Erde: Schwerefeld der Erde exakt ausgemessen
Vor zwei Jahren schickte die europäische Weltraumbehörde ESA den Satelliten GOCE (Gravity Field and Steady-State Ocean Circulation Explorer) in eine Umlaufbahn um die Erde. In einer Höhe von nur gerade 260 Kilometern über der Erdoberfläche vermisst der Satellit das Schwerefeld der Erde und die stationäre Zirkulation der Ozeane. Die extrem niedrige Umlaufbahn gewährleistet, dass GOCE genügend starke Schwerkraftsignale empfängt, denn die Wirkung der Gravitation nimmt mit zunehmender Höhe ab. Seit seinem Start hat der Erdsatellit bereits mehr als zwölf Monate lang Daten über das Schwerefeld gesammelt.
Nun stehen den Wissenschaftlern genügend Daten zur Verfügung, um das Schwerefeld der Erde mit bisher unerreichter Genauigkeit zu kartieren.
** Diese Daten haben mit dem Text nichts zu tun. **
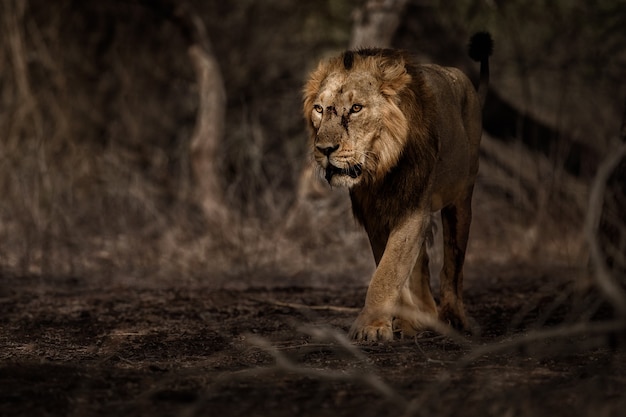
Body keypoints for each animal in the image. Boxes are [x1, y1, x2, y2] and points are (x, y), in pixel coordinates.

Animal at [302, 33, 492, 342]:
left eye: (356, 108)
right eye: (319, 109)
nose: (324, 150)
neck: (380, 167)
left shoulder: (413, 208)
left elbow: (387, 273)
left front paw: (370, 327)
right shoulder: (376, 216)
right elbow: (392, 270)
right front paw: (401, 322)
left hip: (461, 200)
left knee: (453, 264)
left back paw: (453, 318)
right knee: (422, 265)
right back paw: (423, 317)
Es entstand ein Modell des Geoids, das präziser ist denn je und zu einem besseren Verständnis der Funktionsweise der Erde beitragen soll. Das Geoid repräsentiert die imaginäre Oberfläche eines globalen Ozeans, dessen Form allein aus der Schwerkraft resultiert. Zwei beliebige Punkte auf dem Geoid liegen stets auf dem gleichen Schwerepotenzial.
Die Messungen von GOCE mit seinem Gradiometer, das aus sechs hochsensiblen dreidimensional angeordneten Beschleunigungsmessern besteht, liefern Informationen über die Meeresströmungen, Meeresspiegeländerungen und Eisbewegungen – Phänomene, die alle vom Klimawandel beeinflusst sind. Auch über die inneren Strukturen der Erde erhoffen sich die Wissenschaftler Aufschluss. Die von GOCE gesendeten Daten könnten helfen, die Entstehung von Erdbeben, wie jenes das jüngst Japan heimsuchte und dessen Folgen die ganze Welt erschütterten, besser zu verstehen. Das Erdbeben in Japan entstand, als sich tektonische Platten unter dem Meeresboden verschoben, und ließ sich daher aus der Umlaufbahn nicht beobachten. Aber in den Messungen des Schwerefelds hinterlassen Erdbeben deutliche Spuren.
Mit den kontinuierlich von GOCE zur Erde gefunkten Gradiometerdaten lässt sich das neu modellierte Geoid in einem Zyklus von zwei Monaten stetig verbessern. Der Satellit führt noch so viel Treibstoff mit, dass er bis Ende 2012 das Schwerefeld der Erde weiter vermessen kann.